---------- DATA ----------

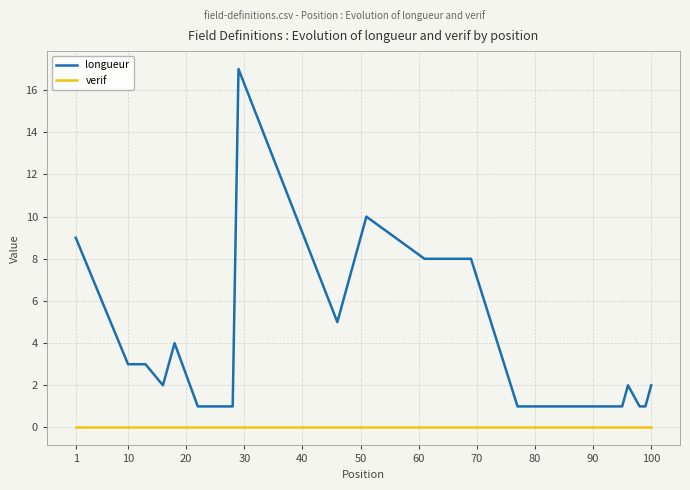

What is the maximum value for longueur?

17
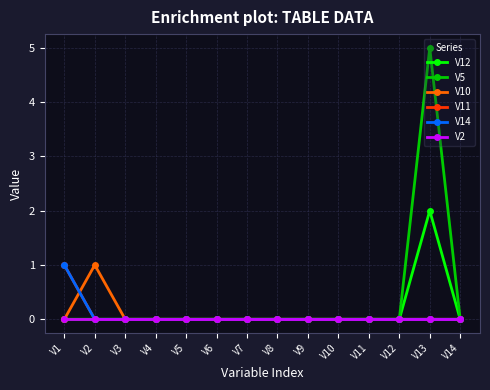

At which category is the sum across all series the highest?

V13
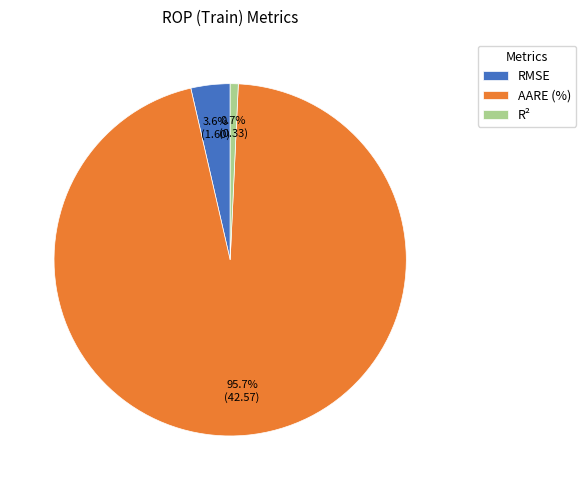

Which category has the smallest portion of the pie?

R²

----------
---------- DATA ----------

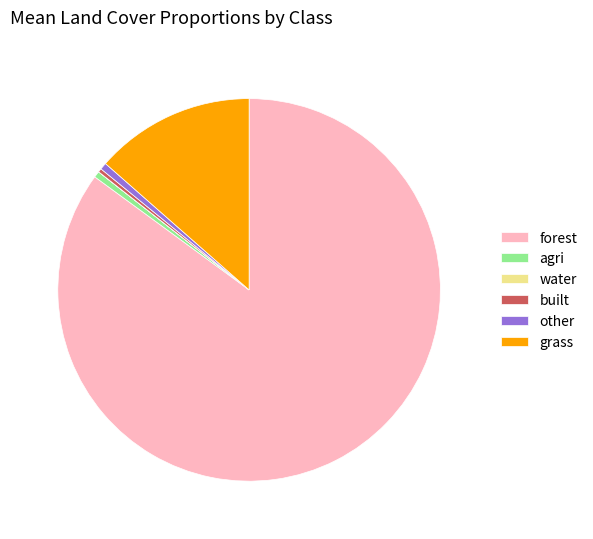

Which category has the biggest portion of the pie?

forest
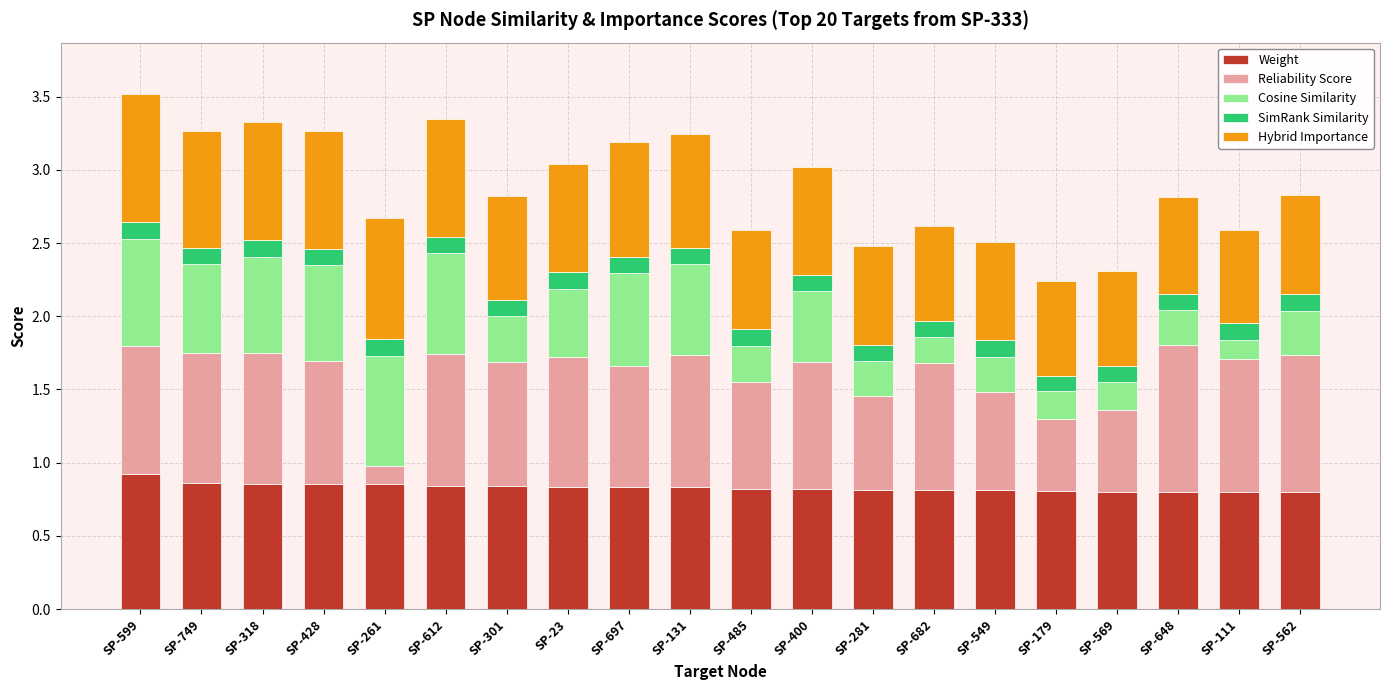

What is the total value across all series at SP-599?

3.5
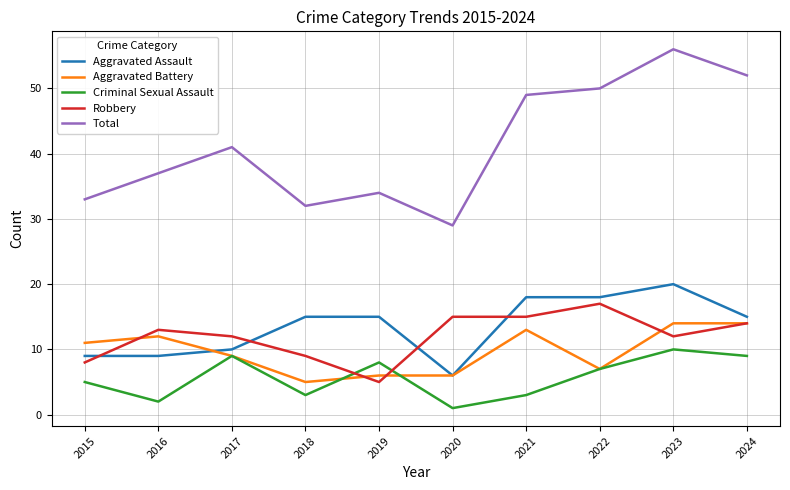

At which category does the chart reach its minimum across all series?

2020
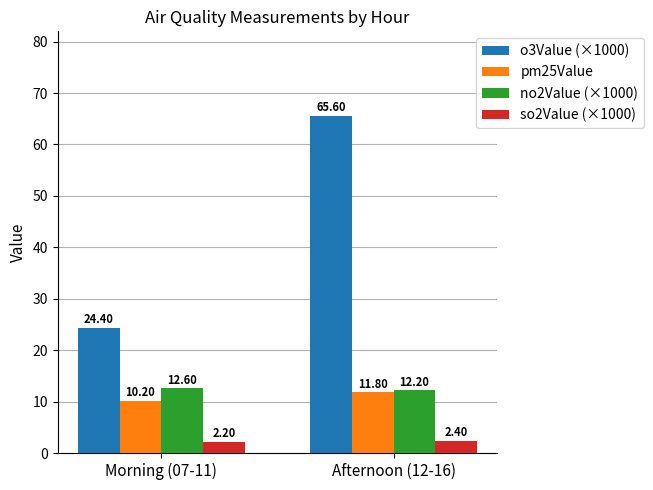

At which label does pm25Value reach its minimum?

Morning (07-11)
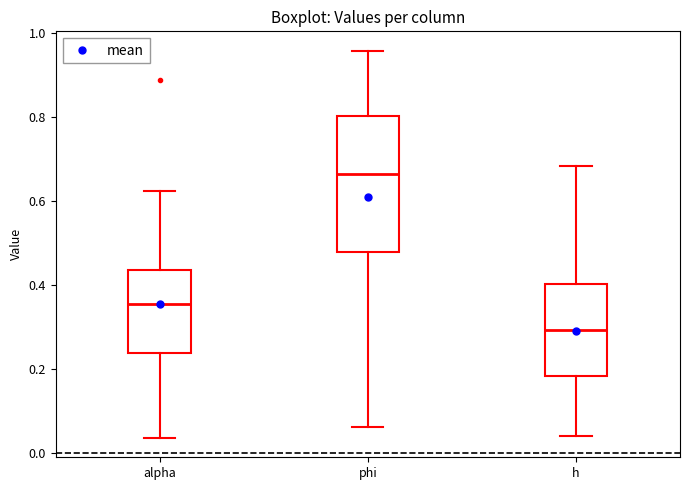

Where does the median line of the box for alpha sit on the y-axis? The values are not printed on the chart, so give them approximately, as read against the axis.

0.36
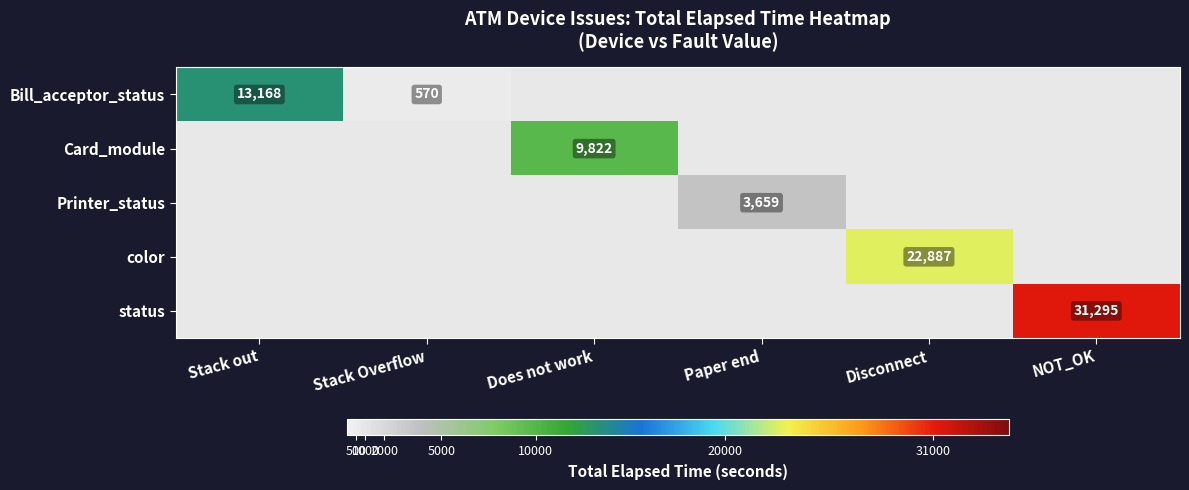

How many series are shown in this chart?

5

----------

**TASK GOAL**
Lay out the rows above as a JSON list of strings, beginning at the line that contains "What is the maximum value for longueur?" and continuing through the line that contains "Which category has the smallest", with one string per line. Leave out blank lines and any picture markers.

**SOLUTION**
[
  "What is the maximum value for longueur?",
  "17",
  "At which category is the sum across all series the highest?",
  "V13",
  "Which category has the smallest portion of the pie?"
]